WHAT THE EXERCISE ASKS:
Can you pull out every line of the listing that contains the string "FACE", with case counting?
§
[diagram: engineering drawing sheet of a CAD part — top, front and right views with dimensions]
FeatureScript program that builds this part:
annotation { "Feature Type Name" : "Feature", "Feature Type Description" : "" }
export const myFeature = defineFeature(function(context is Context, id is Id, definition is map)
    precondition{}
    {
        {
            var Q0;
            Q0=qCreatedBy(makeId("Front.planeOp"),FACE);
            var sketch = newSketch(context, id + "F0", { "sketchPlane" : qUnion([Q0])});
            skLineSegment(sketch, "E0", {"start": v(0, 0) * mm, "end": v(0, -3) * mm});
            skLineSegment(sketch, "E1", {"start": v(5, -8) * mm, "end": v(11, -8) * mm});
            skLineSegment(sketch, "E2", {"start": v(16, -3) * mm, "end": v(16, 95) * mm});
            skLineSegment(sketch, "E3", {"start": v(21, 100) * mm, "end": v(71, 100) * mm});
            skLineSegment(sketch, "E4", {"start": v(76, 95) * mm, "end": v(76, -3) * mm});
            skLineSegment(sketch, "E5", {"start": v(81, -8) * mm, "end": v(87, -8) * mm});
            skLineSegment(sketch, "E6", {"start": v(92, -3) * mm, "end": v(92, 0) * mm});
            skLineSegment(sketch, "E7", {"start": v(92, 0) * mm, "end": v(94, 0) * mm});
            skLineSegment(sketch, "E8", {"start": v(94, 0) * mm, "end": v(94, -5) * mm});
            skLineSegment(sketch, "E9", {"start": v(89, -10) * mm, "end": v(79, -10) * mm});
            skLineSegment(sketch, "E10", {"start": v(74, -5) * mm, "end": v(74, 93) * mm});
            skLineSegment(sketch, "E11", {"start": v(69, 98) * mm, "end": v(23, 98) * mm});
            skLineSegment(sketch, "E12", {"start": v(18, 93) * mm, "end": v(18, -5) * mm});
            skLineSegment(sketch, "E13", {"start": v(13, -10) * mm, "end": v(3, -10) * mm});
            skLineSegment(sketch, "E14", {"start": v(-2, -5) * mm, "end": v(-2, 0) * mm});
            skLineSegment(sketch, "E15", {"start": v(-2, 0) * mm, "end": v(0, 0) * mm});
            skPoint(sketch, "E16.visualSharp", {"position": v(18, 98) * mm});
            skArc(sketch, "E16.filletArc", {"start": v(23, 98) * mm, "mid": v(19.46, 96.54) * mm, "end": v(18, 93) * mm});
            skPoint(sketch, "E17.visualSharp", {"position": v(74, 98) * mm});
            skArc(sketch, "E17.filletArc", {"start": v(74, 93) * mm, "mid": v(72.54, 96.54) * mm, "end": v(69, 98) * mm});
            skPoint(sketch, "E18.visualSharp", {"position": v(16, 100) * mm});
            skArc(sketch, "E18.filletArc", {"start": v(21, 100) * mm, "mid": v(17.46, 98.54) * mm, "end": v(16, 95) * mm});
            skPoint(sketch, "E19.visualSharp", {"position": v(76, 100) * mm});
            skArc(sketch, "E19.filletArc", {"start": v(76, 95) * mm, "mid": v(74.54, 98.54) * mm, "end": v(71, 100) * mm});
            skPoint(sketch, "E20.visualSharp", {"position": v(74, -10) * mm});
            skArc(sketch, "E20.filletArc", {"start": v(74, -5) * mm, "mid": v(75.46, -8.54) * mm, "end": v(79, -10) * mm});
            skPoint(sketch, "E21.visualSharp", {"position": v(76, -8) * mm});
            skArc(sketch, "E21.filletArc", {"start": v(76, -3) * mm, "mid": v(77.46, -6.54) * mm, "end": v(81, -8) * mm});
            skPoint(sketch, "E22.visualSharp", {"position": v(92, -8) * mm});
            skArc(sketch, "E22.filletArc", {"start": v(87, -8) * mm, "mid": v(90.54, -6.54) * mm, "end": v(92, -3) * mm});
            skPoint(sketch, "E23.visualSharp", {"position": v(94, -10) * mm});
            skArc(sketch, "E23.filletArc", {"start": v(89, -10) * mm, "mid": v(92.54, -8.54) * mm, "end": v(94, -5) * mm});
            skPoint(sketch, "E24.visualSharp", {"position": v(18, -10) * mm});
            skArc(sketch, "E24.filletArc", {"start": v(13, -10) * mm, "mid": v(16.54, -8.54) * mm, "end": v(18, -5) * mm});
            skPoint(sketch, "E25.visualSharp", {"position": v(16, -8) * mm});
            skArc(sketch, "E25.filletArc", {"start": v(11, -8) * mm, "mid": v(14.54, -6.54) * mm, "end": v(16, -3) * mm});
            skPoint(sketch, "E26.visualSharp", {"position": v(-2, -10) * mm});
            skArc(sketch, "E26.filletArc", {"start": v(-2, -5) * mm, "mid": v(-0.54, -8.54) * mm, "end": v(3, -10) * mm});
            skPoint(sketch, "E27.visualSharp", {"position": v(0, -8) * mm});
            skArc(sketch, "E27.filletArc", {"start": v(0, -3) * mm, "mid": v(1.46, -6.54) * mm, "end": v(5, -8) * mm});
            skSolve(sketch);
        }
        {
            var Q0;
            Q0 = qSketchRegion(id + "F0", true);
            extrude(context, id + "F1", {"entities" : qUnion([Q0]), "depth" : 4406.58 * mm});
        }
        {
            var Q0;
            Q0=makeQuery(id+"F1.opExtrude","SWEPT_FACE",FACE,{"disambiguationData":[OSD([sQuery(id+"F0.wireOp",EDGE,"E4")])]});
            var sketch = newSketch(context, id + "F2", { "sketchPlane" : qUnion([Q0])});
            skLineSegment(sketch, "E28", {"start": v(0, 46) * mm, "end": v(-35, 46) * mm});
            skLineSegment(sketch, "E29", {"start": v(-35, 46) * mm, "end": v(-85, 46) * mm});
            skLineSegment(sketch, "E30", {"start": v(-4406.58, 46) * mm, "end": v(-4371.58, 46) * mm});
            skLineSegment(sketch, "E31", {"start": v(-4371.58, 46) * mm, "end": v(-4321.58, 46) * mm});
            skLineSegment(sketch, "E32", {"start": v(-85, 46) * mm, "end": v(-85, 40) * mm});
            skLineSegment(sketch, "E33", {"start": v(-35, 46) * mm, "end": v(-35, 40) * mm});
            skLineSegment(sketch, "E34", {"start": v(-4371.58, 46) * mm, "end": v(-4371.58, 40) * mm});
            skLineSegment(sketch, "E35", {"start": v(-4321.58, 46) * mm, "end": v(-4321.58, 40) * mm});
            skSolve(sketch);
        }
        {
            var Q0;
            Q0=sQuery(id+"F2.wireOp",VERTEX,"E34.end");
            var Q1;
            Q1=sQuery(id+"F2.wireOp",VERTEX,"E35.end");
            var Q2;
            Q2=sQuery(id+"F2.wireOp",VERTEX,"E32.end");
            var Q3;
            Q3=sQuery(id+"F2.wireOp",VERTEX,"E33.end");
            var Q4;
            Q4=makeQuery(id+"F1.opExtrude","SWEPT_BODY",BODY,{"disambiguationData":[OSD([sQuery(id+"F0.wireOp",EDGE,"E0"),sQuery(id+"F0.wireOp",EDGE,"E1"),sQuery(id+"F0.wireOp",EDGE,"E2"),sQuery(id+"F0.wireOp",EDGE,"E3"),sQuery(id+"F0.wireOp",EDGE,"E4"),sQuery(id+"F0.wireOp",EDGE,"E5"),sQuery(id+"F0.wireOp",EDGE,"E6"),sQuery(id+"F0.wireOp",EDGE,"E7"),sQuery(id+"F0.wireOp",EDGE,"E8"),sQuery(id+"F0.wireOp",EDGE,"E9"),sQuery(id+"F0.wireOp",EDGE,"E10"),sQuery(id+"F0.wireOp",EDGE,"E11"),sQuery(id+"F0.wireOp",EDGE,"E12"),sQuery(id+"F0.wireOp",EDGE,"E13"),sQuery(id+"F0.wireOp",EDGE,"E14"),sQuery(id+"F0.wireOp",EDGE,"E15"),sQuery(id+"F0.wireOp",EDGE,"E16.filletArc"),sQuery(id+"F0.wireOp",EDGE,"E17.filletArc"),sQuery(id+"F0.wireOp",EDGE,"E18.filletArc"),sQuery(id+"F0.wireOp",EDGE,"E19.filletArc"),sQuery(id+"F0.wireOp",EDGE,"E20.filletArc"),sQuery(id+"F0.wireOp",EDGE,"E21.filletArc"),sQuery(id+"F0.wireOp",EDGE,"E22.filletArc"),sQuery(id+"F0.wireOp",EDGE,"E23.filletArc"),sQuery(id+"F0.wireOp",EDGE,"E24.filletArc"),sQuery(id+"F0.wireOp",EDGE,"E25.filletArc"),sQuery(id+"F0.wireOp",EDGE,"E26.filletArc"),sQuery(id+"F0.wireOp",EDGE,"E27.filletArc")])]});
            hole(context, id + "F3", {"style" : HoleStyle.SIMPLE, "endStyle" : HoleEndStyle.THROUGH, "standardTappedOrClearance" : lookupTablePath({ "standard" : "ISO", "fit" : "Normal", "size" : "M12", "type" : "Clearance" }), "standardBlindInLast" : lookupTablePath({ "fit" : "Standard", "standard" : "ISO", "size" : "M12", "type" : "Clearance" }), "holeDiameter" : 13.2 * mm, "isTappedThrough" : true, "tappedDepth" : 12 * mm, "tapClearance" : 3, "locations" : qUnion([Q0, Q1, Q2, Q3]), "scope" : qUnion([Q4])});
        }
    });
§
OUTPUT BELOW:
            Q0=qCreatedBy(makeId("Front.planeOp"),FACE);
            Q0=makeQuery(id+"F1.opExtrude","SWEPT_FACE",FACE,{"disambiguationData":[OSD([sQuery(id+"F0.wireOp",EDGE,"E4")])]});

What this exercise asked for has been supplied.